Excerpted text.

Frank Kieviet / Philip Chan
Revisions:
| Who |
When |
What |
| Frank Kieviet |
12-01-06 |
Created |
| Frank Kieviet |
12-05-06 |
Completed list of architectural
concerns |
The SNMP BC can be used to monitor large numbers of SNMP variables
and forward the data for further processing. This further processing is
done in an SE. A description of possible SE's is outside of the scope
of this project, but it is likely that this SE will perform further
slicing and dicing of the data, and store the resulting data in a
relational database. An SE that may be considered in this scenario is
the IEP.
The SNMP BC is meant to be the data collecting agent in a larger
monitoring application. Other components in this larger monitoring
application may include the aforementioned data analysis SE, but also
business rules engines, visual applications to provide operators with a
graphical view of the health of the system, alerting components, trend
analysis components, historical analysis modules, etc.
The focus of the SNMP BC in this larger application is on
monitoring. Monitoring SNMP variables is done by both actively querying
of SNMP variables and by passively receiving SNMP traps and informs. Active querying is
done by scheduled polling of specified SNMP variables.
Before propagation to the SE, data is led through a primary filter
to remove redundant data, e.g. a poll of a boolean variable will only
propagate changes in the
monitored value. The primary filter is limited in functionality and is
not meant as a place to introduce elaborate business logic: the SE is
the place for that.
What the SNMP BC will not do: the SNMP BC does not support an
external interface that can be used to set SNMP variables or poll
variables on demand (negotiable). No other protocols than UDP are
supported.
This description of SNMP is confined to those aspects of SNMP that
are relevant for the design decisions in this document..

Data provided.
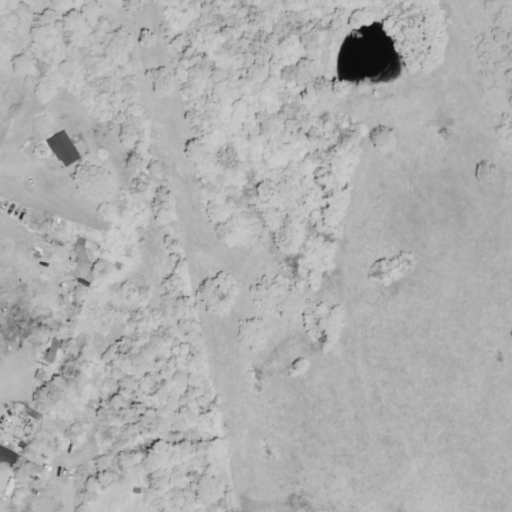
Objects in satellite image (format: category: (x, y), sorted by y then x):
building: (68, 148)
road: (14, 174)
building: (8, 456)
road: (78, 485)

What you need to do. According to the SNMP BC design text above, how does the SNMP BC carry out active querying?

The output. By scheduled polling of specified SNMP variables.